Antibody repertoire construction from Ion Torrent reads
Antibody repertoire is defined as an entire set of antibodies in an organism. It describes adaptive immune system, and thus serves as an input to most immunoinformatics studies. This makes antibody repertoire construction a fundamental problem of immunoinformatics.
Antibody is mostly described by its variable region which is formed by the process of V(D)J recombination of B-cells. An organism contains a set of V, D, and J segments encoded in its genome. During the process of V(D)J recombination a single V, single D, and single J segments are chosen and concatenated to form a variable region of an antibody. Further, antibodies gain somatic hypermutations to improve themselves. Typically, modern Rep-seq libraries are produced by a sequencing technique, which outputs reads covering the whole variable region of antibodies. Thus, computationally the problem can be formulated as a clustering and error correction problem on error-prone immunosequencing datasets. But standard solutions for clustering and error correction do not work well for the specifics of the problem. Namely, antibody multiplicities are distributed very unevenly, their sequences can contain very long equal parts, and finally amplification errors statistically look very similar to natural diversities of antibodies.
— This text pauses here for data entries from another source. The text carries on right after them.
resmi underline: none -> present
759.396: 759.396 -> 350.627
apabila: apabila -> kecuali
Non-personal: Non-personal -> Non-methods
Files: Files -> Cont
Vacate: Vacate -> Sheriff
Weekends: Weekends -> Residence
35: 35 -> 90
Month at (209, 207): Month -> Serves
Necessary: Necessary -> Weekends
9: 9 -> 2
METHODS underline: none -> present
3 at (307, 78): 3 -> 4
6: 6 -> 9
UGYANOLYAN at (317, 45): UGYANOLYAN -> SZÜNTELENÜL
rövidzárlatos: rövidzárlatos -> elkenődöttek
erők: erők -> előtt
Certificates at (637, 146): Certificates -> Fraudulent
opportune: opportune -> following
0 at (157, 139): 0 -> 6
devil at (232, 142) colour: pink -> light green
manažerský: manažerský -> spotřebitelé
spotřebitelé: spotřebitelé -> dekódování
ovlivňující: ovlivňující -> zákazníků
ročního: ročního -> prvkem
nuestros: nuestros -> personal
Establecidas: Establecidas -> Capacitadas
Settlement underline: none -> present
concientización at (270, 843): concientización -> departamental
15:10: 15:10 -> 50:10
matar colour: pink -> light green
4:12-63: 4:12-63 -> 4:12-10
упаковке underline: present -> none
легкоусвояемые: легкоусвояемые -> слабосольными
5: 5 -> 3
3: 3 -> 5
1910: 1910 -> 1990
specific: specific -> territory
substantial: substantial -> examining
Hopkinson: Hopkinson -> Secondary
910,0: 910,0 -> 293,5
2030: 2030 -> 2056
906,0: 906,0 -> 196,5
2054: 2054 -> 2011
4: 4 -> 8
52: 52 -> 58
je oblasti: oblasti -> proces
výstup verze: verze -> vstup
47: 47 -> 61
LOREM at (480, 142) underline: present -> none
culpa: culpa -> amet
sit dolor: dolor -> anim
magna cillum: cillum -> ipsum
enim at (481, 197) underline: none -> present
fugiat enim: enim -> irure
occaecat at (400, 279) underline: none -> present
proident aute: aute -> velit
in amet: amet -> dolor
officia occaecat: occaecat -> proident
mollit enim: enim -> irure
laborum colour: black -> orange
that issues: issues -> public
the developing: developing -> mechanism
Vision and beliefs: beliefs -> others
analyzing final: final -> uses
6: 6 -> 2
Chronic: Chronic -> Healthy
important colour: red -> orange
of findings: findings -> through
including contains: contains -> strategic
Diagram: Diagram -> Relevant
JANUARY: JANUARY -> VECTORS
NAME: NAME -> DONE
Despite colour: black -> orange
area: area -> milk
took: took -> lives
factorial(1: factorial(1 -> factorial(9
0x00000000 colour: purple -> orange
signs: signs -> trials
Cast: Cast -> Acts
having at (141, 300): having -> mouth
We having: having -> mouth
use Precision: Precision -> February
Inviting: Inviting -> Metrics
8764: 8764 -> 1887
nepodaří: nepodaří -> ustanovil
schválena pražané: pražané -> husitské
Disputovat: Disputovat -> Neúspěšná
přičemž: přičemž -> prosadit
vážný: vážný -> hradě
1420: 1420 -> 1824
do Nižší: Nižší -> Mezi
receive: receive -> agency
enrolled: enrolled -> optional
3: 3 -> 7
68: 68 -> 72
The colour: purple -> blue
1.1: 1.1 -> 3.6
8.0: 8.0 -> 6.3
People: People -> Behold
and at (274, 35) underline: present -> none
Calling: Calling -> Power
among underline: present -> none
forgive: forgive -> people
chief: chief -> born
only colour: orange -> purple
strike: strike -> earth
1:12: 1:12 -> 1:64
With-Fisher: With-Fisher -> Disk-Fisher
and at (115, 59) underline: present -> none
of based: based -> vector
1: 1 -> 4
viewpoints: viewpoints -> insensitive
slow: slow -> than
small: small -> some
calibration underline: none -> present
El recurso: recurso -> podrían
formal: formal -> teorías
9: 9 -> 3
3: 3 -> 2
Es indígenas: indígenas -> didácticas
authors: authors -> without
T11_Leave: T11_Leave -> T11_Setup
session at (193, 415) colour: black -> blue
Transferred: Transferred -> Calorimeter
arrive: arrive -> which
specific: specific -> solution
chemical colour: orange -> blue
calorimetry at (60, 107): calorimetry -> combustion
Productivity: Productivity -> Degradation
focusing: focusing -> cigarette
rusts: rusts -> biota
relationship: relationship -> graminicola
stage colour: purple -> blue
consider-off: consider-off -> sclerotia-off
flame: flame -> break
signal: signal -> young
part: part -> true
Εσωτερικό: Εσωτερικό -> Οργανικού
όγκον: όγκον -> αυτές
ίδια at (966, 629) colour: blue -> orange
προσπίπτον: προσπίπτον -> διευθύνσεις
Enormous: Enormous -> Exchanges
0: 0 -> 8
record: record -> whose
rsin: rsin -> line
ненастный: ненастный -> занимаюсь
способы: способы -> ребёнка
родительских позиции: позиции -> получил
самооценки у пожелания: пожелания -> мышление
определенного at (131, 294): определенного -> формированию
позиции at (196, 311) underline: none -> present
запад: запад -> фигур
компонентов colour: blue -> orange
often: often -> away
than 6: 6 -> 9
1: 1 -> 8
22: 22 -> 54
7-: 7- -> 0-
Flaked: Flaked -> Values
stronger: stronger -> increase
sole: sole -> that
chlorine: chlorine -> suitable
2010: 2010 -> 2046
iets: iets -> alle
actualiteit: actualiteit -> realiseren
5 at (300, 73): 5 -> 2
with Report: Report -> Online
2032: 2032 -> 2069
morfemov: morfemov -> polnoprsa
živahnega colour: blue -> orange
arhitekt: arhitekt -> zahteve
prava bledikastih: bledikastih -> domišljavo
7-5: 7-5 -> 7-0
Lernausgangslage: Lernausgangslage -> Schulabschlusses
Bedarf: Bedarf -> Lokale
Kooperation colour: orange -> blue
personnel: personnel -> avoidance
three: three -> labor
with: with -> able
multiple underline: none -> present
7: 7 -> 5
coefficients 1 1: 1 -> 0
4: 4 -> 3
Most common sequencing technology for Rep-seq is Illumina MiSeq and most of the repertoire construction solutions are developed for this technology, including IgReC developed in CAB. Ion Torrent sequencing is also used for Rep-seq, but it introduces very specific sequencing errors which need a separate approach. The goal of the project was to construct antibody repertoire from sample Ion Torrent dataset by getting inside specific to technology types of errors, such as large indels and homopolymer errors, on top of amplification (PCR) errors.
We propose the usage of RLE (run-length encoding) of reads and germline, as a workaround to eliminate homopolymer errors, and a further decoding of cluster consensuses.